In December Malia appeared on Seattle’s King 5 News segment, Parent to Parent, to talk about one of her articles focused on how to raise moral kids, which is no small feat in today’s crazy world.

What I admire most about Malia is how she’s able to balance work and life. She is an accomplished writer with diverse publication credits and strong professional relationships while fulfilling her roles as dedicated wife and mom to her young children. She still finds time to bake cookies, clean house, and maintain her blog, Family in Progress. She’s someone we can relate to and aspire to emulate.

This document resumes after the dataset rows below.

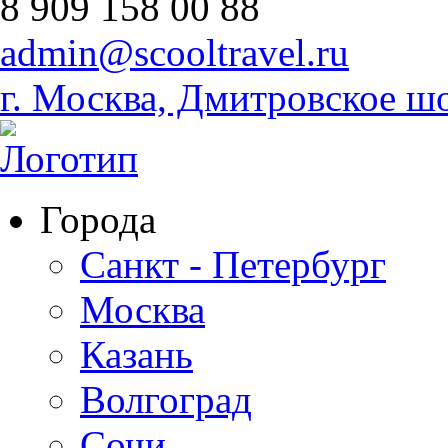
8 909 158 00 88
admin@scooltravel.ru
г. Москва, Дмитровское шо
Города
Санкт - Петербург
Москва
Казань
Волгоград
Сочи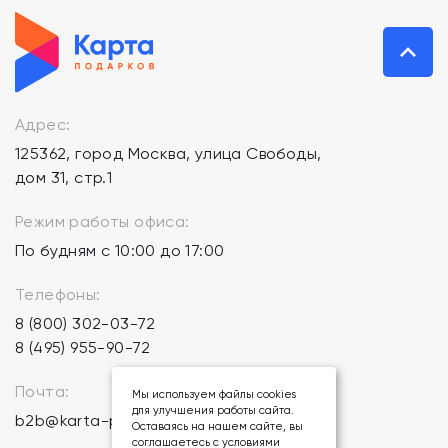
Адрес:
125362, город Москва, улица Свободы,
дом 31, стр.1
Режим работы офиса:
По будням с 10:00 до 17:00
Телефоны:
8 (800) 302-03-72
8 (495) 955-90-72
Почта:
Мы используем файлы cookies
для улучшения работы сайта.
b2b@karta-podarkov.ru
Оставаясь на нашем сайте, вы
соглашаетесь с условиями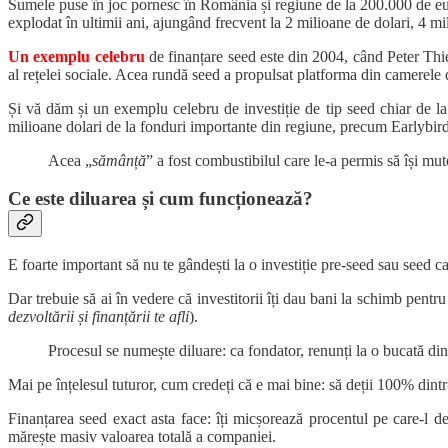
Sumele puse în joc pornesc în România și regiune de la 200.000 de eur
explodat în ultimii ani, ajungând frecvent la 2 milioane de dolari, 4 mi
Un exemplu celebru
de finanțare seed este din 2004, când Peter Thie
al rețelei sociale. Acea rundă seed a propulsat platforma din camerele 
Și vă dăm și un exemplu celebru de investiție de tip seed chiar de la
milioane dolari de la fonduri importante din regiune, precum Earlybi
Acea „
sămânță
” a fost combustibilul care le-a permis să își mu
Ce este diluarea și cum funcționează?
E foarte important să nu te gândești la o investiție pre-seed sau seed c
Dar trebuie să ai în vedere că investitorii îți dau bani la schimb pentr
dezvoltării și finanțării te afli
).
Procesul se numește diluare: ca fondator, renunți la o bucată din
Mai pe înțelesul tuturor, cum credeți că e mai bine: să deții 100% dint
Finanțarea seed exact asta face: îți micșorează procentul pe care-l deț
mărește masiv valoarea totală a companiei.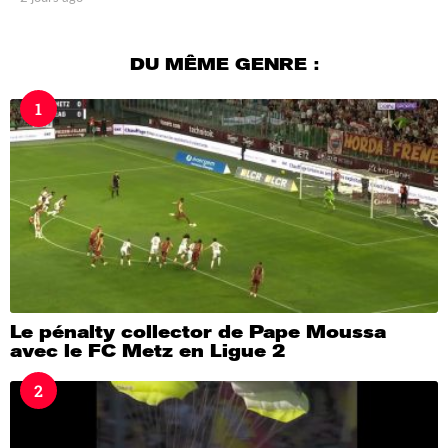
j
o
u
DU MÊME GENRE :
r
s
1
a
g
o
Le pénalty collector de Pape Moussa
avec le FC Metz en Ligue 2
2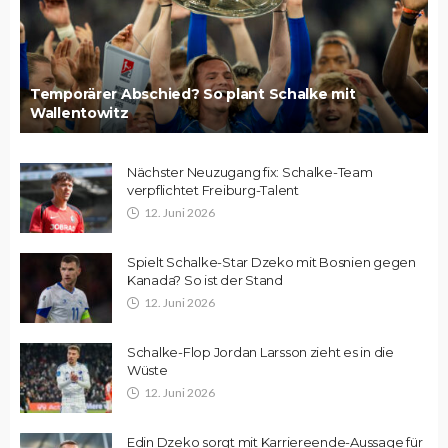
Temporärer Abschied? So plant Schalke mit
Wallentowitz
Nächster Neuzugang fix: Schalke-Team
verpflichtet Freiburg-Talent
12. Juni 2026
Spielt Schalke-Star Dzeko mit Bosnien gegen
Kanada? So ist der Stand
12. Juni 2026
Schalke-Flop Jordan Larsson zieht es in die
Wüste
12. Juni 2026
Edin Dzeko sorgt mit Karriereende-Aussage für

Way to go Malia, and thanks for being an inspiration to us all.

Improv at Work

To follow up on yesterday’s post, Improvisation in Life, incorporating improv principles can also help your career. Thanks to my friend Clare for this article  by Bryce Christiansen over at the Savvy Intern about Tina Fey’s business acumen as described in her humor memoir Bossy Pants. The focus is how she uses improv in her relationships at work.

I love Bossy Pants and would like my natural voice to come forth as freely in my writing as hers does.

Classes with the theme of “improv for business” are available across the country, including at my favorite Upfront Theatre, so if you’re serious about your work and haven’t yet taken one, get out there. It will change the way you look at your job, and probably make it a lot more fun!